## EXTRACT TO READ

# Taking a hamser abroad



## Naribus (Jul 23, 2013)

I want to get a hamster and the only problem is holidays. I don't have anyone I would be happy enough to leave my hamster with and pet sitting costs a fortune, so I was thinking if I could take it with me to Poland and found this on the DEFRA website:
_There are no restrictions on bringing pet rodents, rabbits, birds, ornamental fish, invertebrates, amphibians and reptiles to the UK from other EU countries.Pet rabbits and rodents from other countries must spend 4 months in*quarantine. They need a*rabies import licence*and must enter the UK at a*Border Inspection Post._

Am I right to understand I could take it to Poland (there's no problem in taking it there), and back into the UK? I don't want any problems later on, so I want to know before I do anything


----------



## Lil Miss (Dec 11, 2010)

i really wouldnt, the stress on the animal would be huge, it would also be quite expensive as well to "ship" a hamster


----------



## ClaireyFairy (Jan 30, 2014)

Have you asked around on here and hamster forums about pet sitters?
You'll find that people who love animals but don't have a pet sitting business will often offer to look after peoples pets while they are away and will do it for free or for a very small fee.

I have looked after loads of peoples hamsters/rabbits/guinea pigs/gerbils etc while they have been on holiday (one person was away for 6 months) and all I asked was that they provided me with their pets food and bedding for the time they were gone.
I didn't charge anything but everyone would always offer me a little something and I'd donate that to a rescue


----------



## emzybabe (Jun 30, 2009)

I dont think any plane, coach or ferry will let you take a hamster. I think the stress would also kill them. Many rescues will look after small furries reasonably


----------



## orchardfarm (Feb 8, 2014)

I have travelled to Italy several times using the tunnel and car with my dog,rabbits and degu's with out any problem the only restriction within the EU is for dogs,cats and ferrets because of the rabies risk. Sorry for my ignorance but is Poland a member of the EU.


----------



## dave123791 (Oct 21, 2013)

I had the same problem but i found a pet sitter who took care of my hamster. I know a guy who was breeding hamsters here and selling them in Ukraine and he got caught ones and he had to pay £2000 so i wouldn't risk it


----------

## DESCRIPTION OF THE TASK
Answer these about the thread on taking a hamster abroad:
1. Which country does Naribus want to take the hamster to?
2. What did ClaireyFairy ask owners to provide while she looked after their pets?
3. According to orchardfarm, which animals are the only ones restricted within the EU?

## DATA BELOW

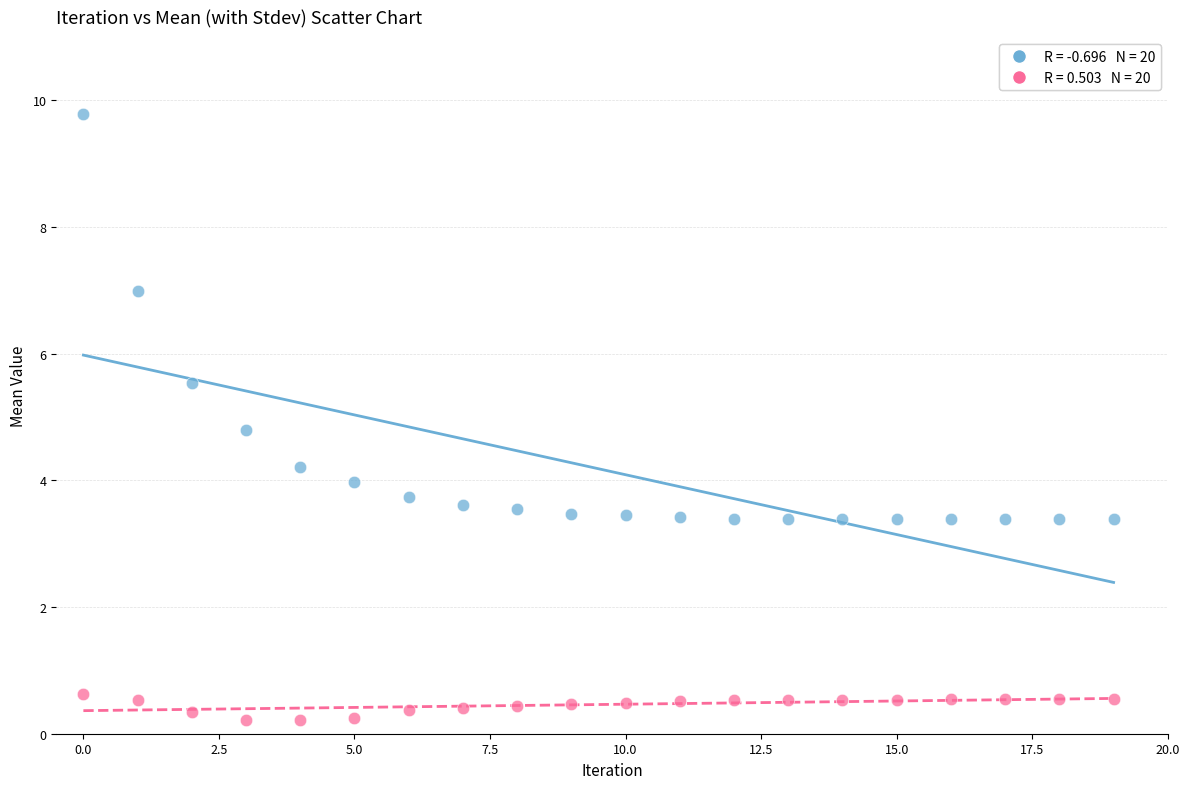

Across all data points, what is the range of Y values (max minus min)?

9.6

## ANSWER SPACE
1. Poland.
2. Their pets' food and bedding.
3. Dogs, cats and ferrets.